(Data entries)
"""
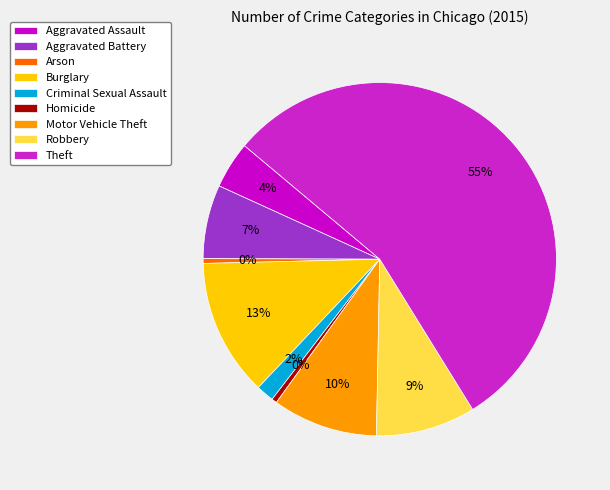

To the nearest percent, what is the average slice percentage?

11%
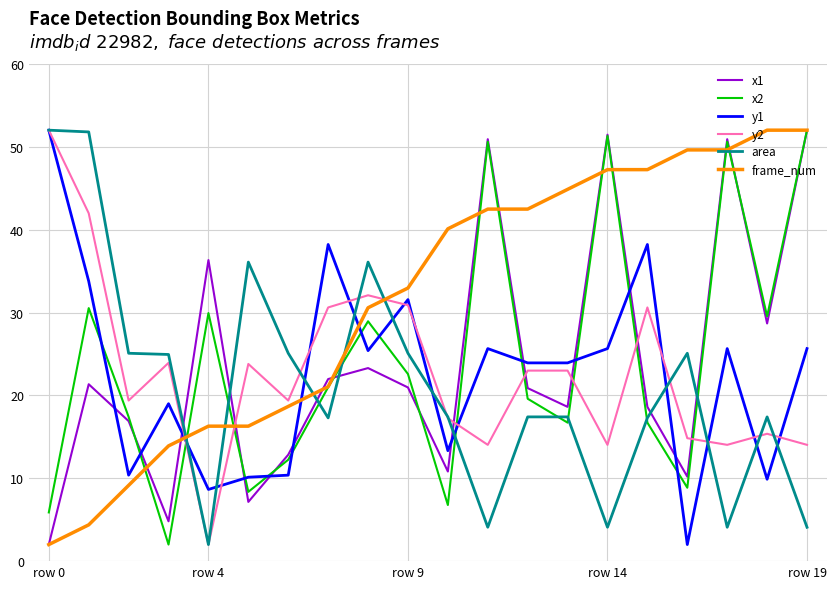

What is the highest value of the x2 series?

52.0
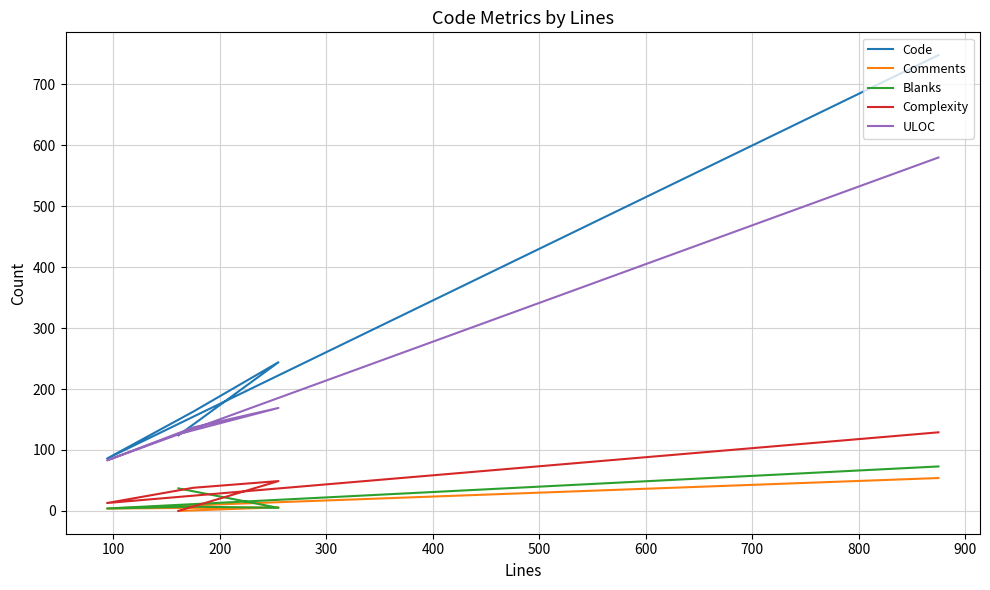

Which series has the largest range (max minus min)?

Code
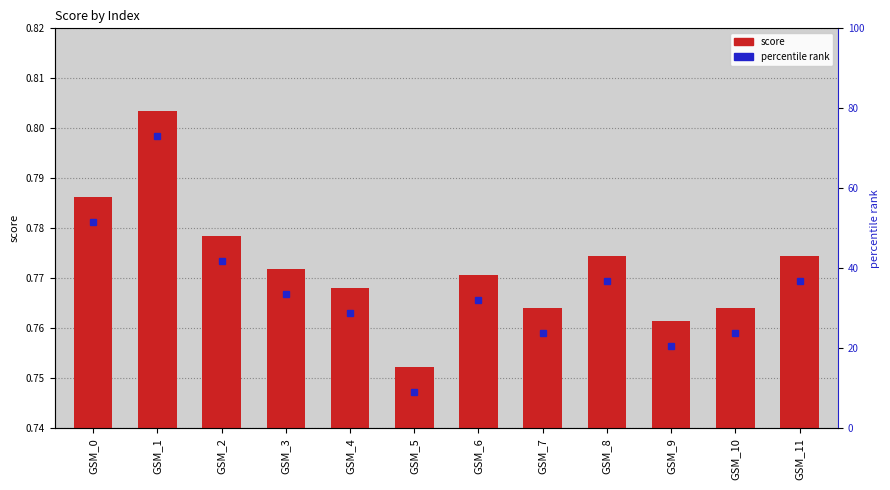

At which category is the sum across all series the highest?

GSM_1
"""
## Aim of the exercise
Could you rewrite the items starting at the line that contains "What is the highest value of the x2 series?" and ending at the last item, with "highest" changed to "greatest" and everything else the same? Leave the pictures out.

## Problem solution
What is the greatest value of the x2 series?

52.0

Which series has the largest range (max minus min)?

Code

At which category is the sum across all series the greatest?

GSM_1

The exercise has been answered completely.